Monson, for instance, is completely on wells. The town does not have distribution pipes. The monthly bill is almost nonexistent. To make the system work, residents’ monthly bill would be nearly $76 a month for the treated water.

Seville residents pay about $60 a month for their water. Their cost would drop to $46.01 for water treatment.

Seville resident Argelia Flores, who is involved in the committee to discuss the treatment plant, says the committee is working toward making sure residents know the options.

She added that it’s difficult to pay for water that residents don’t trust. Sometimes, the water is contaminated. Sometimes it just stops flowing.

“There’s a temptation to stop paying the bill,” she says. “It is very discouraging to get all sudsed up in the shower, and then have no water to rinse.”

Seville got good news late last year.

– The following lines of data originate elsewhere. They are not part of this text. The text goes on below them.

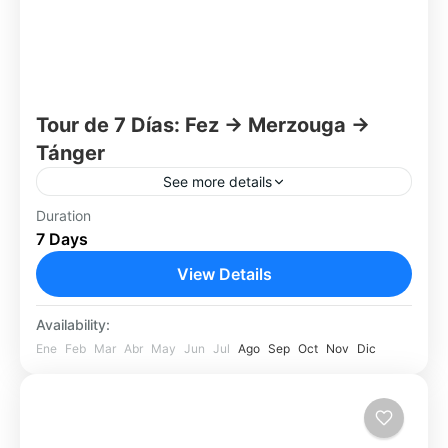
Tour de 7 Días: Fez → Merzouga →
Tánger
See more details
Descubrí Marruecos en un recorrido completo
Duration
7 Days
de 10 días que comienza en la histórica ciudad
de Fez y te lleva por desiertos, montañas,
View Details
ciudades imperiales,...
Fez
Availability:
Fácil
Ene
Feb
Mar
Abr
May
Jun
Jul
Ago
Sep
Oct
Nov
Dic
1 Person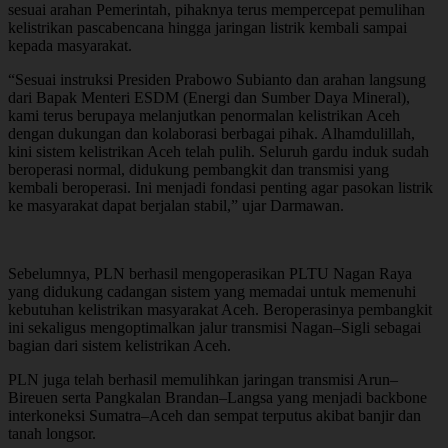
sesuai arahan Pemerintah, pihaknya terus mempercepat pemulihan
kelistrikan pascabencana hingga jaringan listrik kembali sampai
kepada masyarakat.
“Sesuai instruksi Presiden Prabowo Subianto dan arahan langsung
dari Bapak Menteri ESDM (Energi dan Sumber Daya Mineral),
kami terus berupaya melanjutkan penormalan kelistrikan Aceh
dengan dukungan dan kolaborasi berbagai pihak. Alhamdulillah,
kini sistem kelistrikan Aceh telah pulih. Seluruh gardu induk sudah
beroperasi normal, didukung pembangkit dan transmisi yang
kembali beroperasi. Ini menjadi fondasi penting agar pasokan listrik
ke masyarakat dapat berjalan stabil,” ujar Darmawan.
Sebelumnya, PLN berhasil mengoperasikan PLTU Nagan Raya
yang didukung cadangan sistem yang memadai untuk memenuhi
kebutuhan kelistrikan masyarakat Aceh. Beroperasinya pembangkit
ini sekaligus mengoptimalkan jalur transmisi Nagan–Sigli sebagai
bagian dari sistem kelistrikan Aceh.
PLN juga telah berhasil memulihkan jaringan transmisi Arun–
Bireuen serta Pangkalan Brandan–Langsa yang menjadi backbone
interkoneksi Sumatra–Aceh dan sempat terputus akibat banjir dan
tanah longsor.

About $5 million in state funding will be used to rebuild its inadequate piping system. There also are hopes of drilling a new well for both Yettem and Seville so the communities can have healthy water as they wait for the new treatment plant.

Meanwhile, the communities continue to iron out legal details on the governing agency to run the water treatment plant, hoping to complete the work and get all the communities on board by late February or March. If all goes well, the plant could be operating by 2020, which is still three years away.

Rebecca Quintana, buoyed by the news of the state funding this year and a new pipe distribution system, says she soon will move back full time into her childhood Seville home.

“We’ve been working a long time for good water,” she says. “I think it’s finally happening.”